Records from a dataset
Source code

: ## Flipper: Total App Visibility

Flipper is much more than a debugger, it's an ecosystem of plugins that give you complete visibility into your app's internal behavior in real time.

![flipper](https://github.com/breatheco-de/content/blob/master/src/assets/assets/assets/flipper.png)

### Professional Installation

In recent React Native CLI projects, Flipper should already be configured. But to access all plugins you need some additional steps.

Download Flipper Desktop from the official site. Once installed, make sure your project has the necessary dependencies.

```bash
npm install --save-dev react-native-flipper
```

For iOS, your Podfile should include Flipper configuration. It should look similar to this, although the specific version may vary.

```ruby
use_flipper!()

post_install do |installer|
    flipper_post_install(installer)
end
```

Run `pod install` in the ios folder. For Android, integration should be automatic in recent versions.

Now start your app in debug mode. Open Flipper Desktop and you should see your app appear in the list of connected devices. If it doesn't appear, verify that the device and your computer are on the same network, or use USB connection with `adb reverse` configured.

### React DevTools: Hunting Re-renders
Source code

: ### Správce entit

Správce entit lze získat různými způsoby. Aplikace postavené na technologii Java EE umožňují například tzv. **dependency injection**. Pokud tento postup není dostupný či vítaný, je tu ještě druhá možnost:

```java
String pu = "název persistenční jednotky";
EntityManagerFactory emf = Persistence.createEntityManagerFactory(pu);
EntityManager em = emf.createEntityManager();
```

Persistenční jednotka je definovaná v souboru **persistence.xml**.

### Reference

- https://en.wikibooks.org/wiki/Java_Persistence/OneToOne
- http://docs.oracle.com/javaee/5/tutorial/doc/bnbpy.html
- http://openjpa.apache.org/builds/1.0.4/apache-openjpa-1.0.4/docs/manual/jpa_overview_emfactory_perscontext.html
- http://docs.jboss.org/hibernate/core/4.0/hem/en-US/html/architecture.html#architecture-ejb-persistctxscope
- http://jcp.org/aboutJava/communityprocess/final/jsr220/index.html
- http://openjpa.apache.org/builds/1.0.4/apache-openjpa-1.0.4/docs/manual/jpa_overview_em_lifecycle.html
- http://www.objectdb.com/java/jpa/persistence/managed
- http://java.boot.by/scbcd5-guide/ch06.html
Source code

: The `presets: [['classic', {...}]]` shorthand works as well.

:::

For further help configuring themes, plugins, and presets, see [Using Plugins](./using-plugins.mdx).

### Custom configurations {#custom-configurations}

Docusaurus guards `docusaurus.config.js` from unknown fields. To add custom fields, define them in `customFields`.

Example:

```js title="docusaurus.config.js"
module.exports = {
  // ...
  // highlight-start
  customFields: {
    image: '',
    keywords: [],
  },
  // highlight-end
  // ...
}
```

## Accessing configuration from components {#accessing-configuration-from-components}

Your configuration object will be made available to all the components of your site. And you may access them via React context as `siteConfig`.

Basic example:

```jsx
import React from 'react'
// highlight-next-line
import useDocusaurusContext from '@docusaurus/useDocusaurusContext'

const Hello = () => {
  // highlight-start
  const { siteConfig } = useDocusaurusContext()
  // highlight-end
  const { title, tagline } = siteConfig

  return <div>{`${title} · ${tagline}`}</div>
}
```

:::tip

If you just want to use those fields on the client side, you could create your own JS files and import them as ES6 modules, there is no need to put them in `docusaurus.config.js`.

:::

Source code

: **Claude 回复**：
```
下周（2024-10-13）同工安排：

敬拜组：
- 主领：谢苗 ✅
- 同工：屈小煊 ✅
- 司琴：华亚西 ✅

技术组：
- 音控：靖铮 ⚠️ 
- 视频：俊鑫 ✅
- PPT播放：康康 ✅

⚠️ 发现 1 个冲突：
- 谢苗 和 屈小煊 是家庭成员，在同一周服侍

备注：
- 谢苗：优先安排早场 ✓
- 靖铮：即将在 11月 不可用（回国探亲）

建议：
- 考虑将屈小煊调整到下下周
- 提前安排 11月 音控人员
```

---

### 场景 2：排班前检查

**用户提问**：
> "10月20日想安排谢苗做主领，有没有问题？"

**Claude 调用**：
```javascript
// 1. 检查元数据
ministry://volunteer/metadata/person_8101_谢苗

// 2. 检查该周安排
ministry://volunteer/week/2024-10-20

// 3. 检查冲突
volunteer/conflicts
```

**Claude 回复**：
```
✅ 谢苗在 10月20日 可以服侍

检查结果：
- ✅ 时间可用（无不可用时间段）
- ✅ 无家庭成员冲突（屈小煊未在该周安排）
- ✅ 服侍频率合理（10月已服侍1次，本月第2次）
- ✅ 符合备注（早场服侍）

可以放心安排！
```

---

→ **Task objective**: The word "ministry" appears in some lines above. Return every one of those lines.

→ **Answer space**:
ministry://volunteer/metadata/person_8101_谢苗
ministry://volunteer/week/2024-10-20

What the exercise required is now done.